In this general crowd, only the 2018 Apple MacBook Pro’s 16:26 time or Lenovo Yoga 920’s 22-plus hours (neither charted above) makes the Swift 7 look anything less than great. Given the Swift 7’s extreme emphasis on being so thin and light, it would be disappointing if you couldn’t tote it for extended periods off the charger. Acer hit the mark on this front.
Can Your Laptop Be Too Thin?
The Swift 7 lives up to its billing as a razor-thin ultraportable, and it looks sharp while doing it. It is long lasting, travels light, and packs a nice display, all key elements for work or pleasure on the go. It makes some compromises to achieve its class-leading size, though, and I’m not sure they’re worth the thinness for many buyers.

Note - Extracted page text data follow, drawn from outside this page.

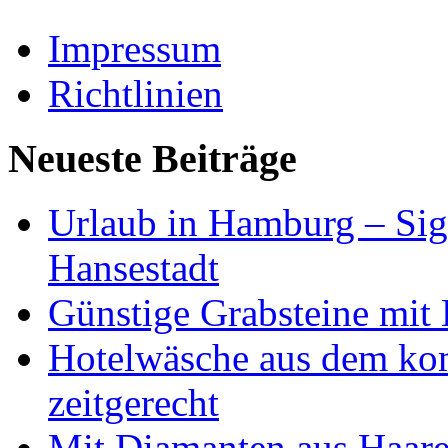
Impressum
Richtlinien
Neueste Beiträge
Urlaub in Hamburg – Sig
Hansestadt
Günstige Grabsteine mit 
Hotelwäsche aus dem ko
zeitgerecht
Mit Diamanten aus Haare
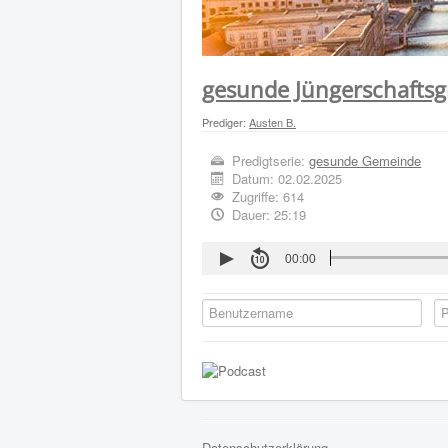
gesunde Jüngerschafts
Prediger:
Austen B.
Predigtserie:
gesunde Gemeinde
Datum:
02.02.2025
Zugriffe: 614
Dauer: 25:19
00:00
Datenschutzerklärung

Having to include a very low-wattage processor hampers performance, and the value of shaving off a few extra hundredths of an inch doesn’t outweigh that concession for me. The alternatives are already very thin and weigh roughly the same amount, so beyond bragging rights, being the absolute thinnest doesn’t gain you much else. (Plus, some of the Swift 7’s less-expensive competitors top it in performance, screen resolution, and storage, so you’re paying a premium for the design in both dollars and in concessions.)
That said, if maintaining the lowest possible profile is the most important decision point in your purchase, Acer’s Swift 7 is a laptop you’ll be proud to carry around. But the Huawei MateBook X Pro remains our Editors’ Choice pick in its class, while the Dell XPS 13 and Razer Blade Stealth are excellent alternatives.